Tomorrow we’re getting on a train and leaving for Quebec. A year ago we were getting on a plane and leaving for Nova Scotia. It is still strange seeing so much of a country I never gave much thought to before we moved here. Canada was a vague mass, somebody else’s problem field. Over time it is becoming articulate, defined.
The trip to Nova Scotia was in the middle of my Comprehensive Exams process, and I was not in the best shape. In my suitcase I had dresses, as many books as we had days away, a sun hat and our kitchen knife. The plan was to live in a tiny little AirBnB cottage on the sea outside the village of Hubbards, drive around the craggly coastline, and spend an hour a day lying on the bed and reading something that is not Critical Theory. Our cottage consisted of one big room in which there was a bed, two chairs for reading and looking at the sea, a table with two chairs, and a tiny kitchen space.
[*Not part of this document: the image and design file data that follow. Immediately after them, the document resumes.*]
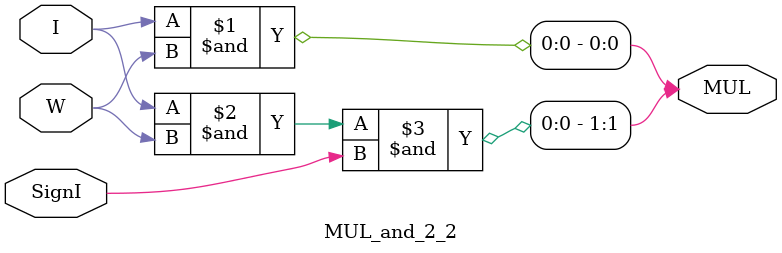
<source format=v>
module MUL_and_2_2 (I, W, SignI, MUL);
  input I, W;
  input SignI;
  output [1:0] MUL;

  assign MUL = {I & W & SignI, I & W};
endmodule
/*
module MUL_and_1_1 (I, W, MUL);
  input I, W;
  output MUL;
  assign MUL = I & W;
endmodule

module MUL_xnor_2_2 (I, W, SignI, SignW, bin, MUL);
  input I, W;
  input SignI, SignW;
  input bin;
  output [1:0] MUL;

  assign MUL = bin ? {0, ~(I^W)} : {I & W & SignI, I & W};
endmodule
*/
/*
module	MUL_reconfigurable_3_3 ( A, B, SignI, SignW, MUL );
input	[1:0] 	A, B;
input 	SignI, 	SignW;
output	[5:0]	MUL;
wire 	[10:0] 	PP;

wire 	[2:0] 	A_Ext, B_Ext;
assign 	A_Ext	= {SignI & A[1], A[1:0]};
assign 	B_Ext	= {SignW & B[1], B[1:0]};

assign 	PP[0]	= A_Ext[0]	& B_Ext[0];
assign 	PP[1]	= A_Ext[1]	& B_Ext[0];
assign	PP[2]	= ~ ( A_Ext[2] 	& B_Ext[0] );
assign 	PP[3] 	= 1'b1;
assign 	PP[4] 	= A_Ext[0]	& B_Ext[1];
assign 	PP[5] 	= A_Ext[1]	& B_Ext[1];
assign	PP[6]	= ~ ( A_Ext[2] 	& B_Ext[1] );
assign	PP[7]	= ~ ( A_Ext[0] 	& B_Ext[2] );
assign	PP[8]	= ~ ( A_Ext[1] 	& B_Ext[2] );
assign 	PP[9] 	= A_Ext[2]	& B_Ext[2];
assign 	PP[10] 	= 1'b1;

wire 	HA_0_CO, FA_0_S, FA_0_CO, HA_1_CO, FA_1_S, FA_1_CO, FA_2_CO, FA_3_CO;

wire	NOCONNECT;
assign 	MUL[0] 	= PP[0];
half_adder 	HA_0 	( .A(PP[1]),	.B(PP[4]),	.S(MUL[1]),	.CO(HA_0_CO) );
full_adder 	FA_0 	( .A(PP[7]), 	.B(PP[5]), 	.CI(HA_0_CO),	.S(FA_0_S),	.CO(FA_0_CO) );
half_adder	HA_1	( .A(PP[2]), 	.B(FA_0_S),	.S(MUL[2]),	.CO(HA_1_CO) );
full_adder 	FA_1	( .A(PP[6]), 	.B(PP[8]),	.CI(FA_0_CO),	.S(FA_1_S),	.CO(FA_1_CO) );
full_adder	FA_2	( .A(PP[3]), 	.B(FA_1_S),	.CI(HA_1_CO), 	.S(MUL[3]), .CO(FA_2_CO) );
full_adder 	FA_3 	( .A(PP[9]), 	.B(FA_1_CO),	.CI(FA_2_CO), 	.S(MUL[4]),	.CO(FA_3_CO) );
half_adder	HA_2	( .A(PP[10]),	.B(FA_3_CO), 	.S(MUL[5]), .CO(NOCONNECT));
endmodule

*/

</source>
We ended up cooking lobster every single night. Bought from the lobster pound at prices lower than we’ve ever seen anywhere. We’d eat it with salad and Nigel Slater’s garlic bread, which we’ve been making for so long it’s the only garlic bread we know how to make – lots of garlic, lots of spring onions and chives, lots of Parmesan. One day we found some deliciously cheap oysters at the lobster pound and had those too, another we drive to Digby and through a conversation struck up with a wife of a scallop fisherman, found out where to buy fresh scallops to take home. They were large, fleshy Digby scallops, and of the best things we have ever eaten.